### PROVIDED DATA

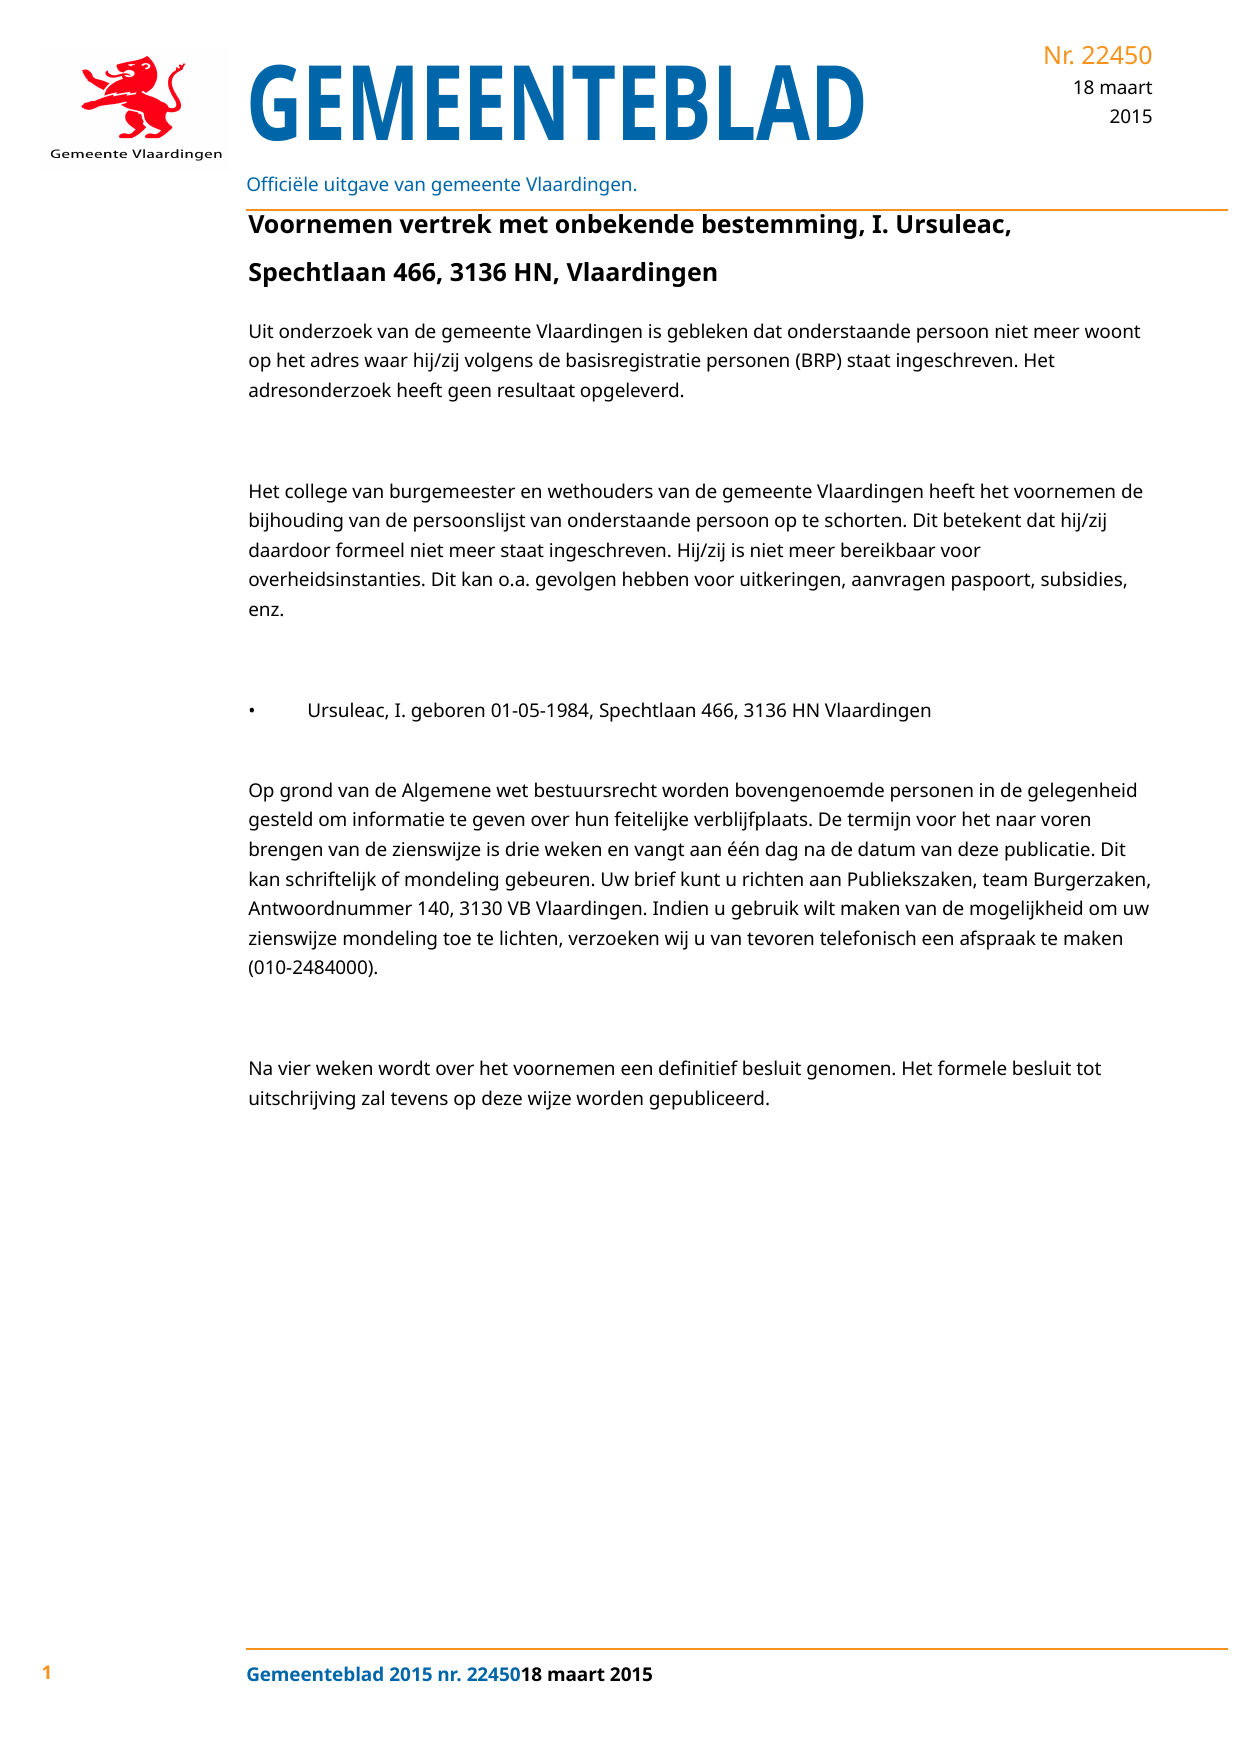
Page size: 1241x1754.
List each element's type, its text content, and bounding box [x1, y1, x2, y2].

text Op grond van de Algemene wet bestuursrecht worden bovengenoemde personen in de gelegenheid gesteld om informatie te geven over hun feitelijke verblijfplaats. De termijn voor het naar voren brengen van de zienswijze is drie weken en vangt aan één dag na de datum van deze publicatie. Dit kan schriftelijk of mondeling gebeuren. Uw brief kunt u richten aan Publiekszaken, team Burgerzaken, Antwoordnummer 140, 3130 VB Vlaardingen. Indien u gebruik wilt maken van de mogelijkheid om uw zienswijze mondeling toe te lichten, verzoeken wij u van tevoren telefonisch een afspraak te maken (010-2484000). [248, 777, 1152, 980]
text Voornemen vertrek met onbekende bestemming, I. Ursuleac, Spechtlaan 466, 3136 HN, Vlaardingen [248, 211, 1152, 288]
picture [41, 47, 231, 172]
text Na vier weken wordt over het voornemen een definitief besluit genomen. Het formele besluit tot uitschrijving zal tevens op deze wijze worden gepubliceerd. [248, 1055, 1152, 1111]
text Uit onderzoek van de gemeente Vlaardingen is gebleken dat onderstaande persoon niet meer woont op het adres waar hij/zij volgens de basisregistratie personen (BRP) staat ingeschreven. Het adresonderzoek heeft geen resultaat opgeleverd. [248, 318, 1152, 403]
text Het college van burgemeester en wethouders van de gemeente Vlaardingen heeft het voornemen de bijhouding van de persoonslijst van onderstaande persoon op te schorten. Dit betekent dat hij/zij daardoor formeel niet meer staat ingeschreven. Hij/zij is niet meer bereikbaar voor overheidsinstanties. Dit kan o.a. gevolgen hebben voor uitkeringen, aanvragen paspoort, subsidies, enz. [248, 478, 1152, 622]
list Ursuleac, I. geboren 01-05-1984, Spechtlaan 466, 3136 HN Vlaardingen [248, 697, 1152, 723]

######

__TASK__
From the first line to the last, repeat the records above exactly, leaving out the pictures.

__SOLUTION TO THIS TASK__
Page size: 1241x1754.
List each element's type, its text content, and bounding box [x1, y1, x2, y2].

text Op grond van de Algemene wet bestuursrecht worden bovengenoemde personen in de gelegenheid gesteld om informatie te geven over hun feitelijke verblijfplaats. De termijn voor het naar voren brengen van de zienswijze is drie weken en vangt aan één dag na de datum van deze publicatie. Dit kan schriftelijk of mondeling gebeuren. Uw brief kunt u richten aan Publiekszaken, team Burgerzaken, Antwoordnummer 140, 3130 VB Vlaardingen. Indien u gebruik wilt maken van de mogelijkheid om uw zienswijze mondeling toe te lichten, verzoeken wij u van tevoren telefonisch een afspraak te maken (010-2484000). [248, 777, 1152, 980]
text Voornemen vertrek met onbekende bestemming, I. Ursuleac, Spechtlaan 466, 3136 HN, Vlaardingen [248, 211, 1152, 288]
picture [41, 47, 231, 172]
text Na vier weken wordt over het voornemen een definitief besluit genomen. Het formele besluit tot uitschrijving zal tevens op deze wijze worden gepubliceerd. [248, 1055, 1152, 1111]
text Uit onderzoek van de gemeente Vlaardingen is gebleken dat onderstaande persoon niet meer woont op het adres waar hij/zij volgens de basisregistratie personen (BRP) staat ingeschreven. Het adresonderzoek heeft geen resultaat opgeleverd. [248, 318, 1152, 403]
text Het college van burgemeester en wethouders van de gemeente Vlaardingen heeft het voornemen de bijhouding van de persoonslijst van onderstaande persoon op te schorten. Dit betekent dat hij/zij daardoor formeel niet meer staat ingeschreven. Hij/zij is niet meer bereikbaar voor overheidsinstanties. Dit kan o.a. gevolgen hebben voor uitkeringen, aanvragen paspoort, subsidies, enz. [248, 478, 1152, 622]
list Ursuleac, I. geboren 01-05-1984, Spechtlaan 466, 3136 HN Vlaardingen [248, 697, 1152, 723]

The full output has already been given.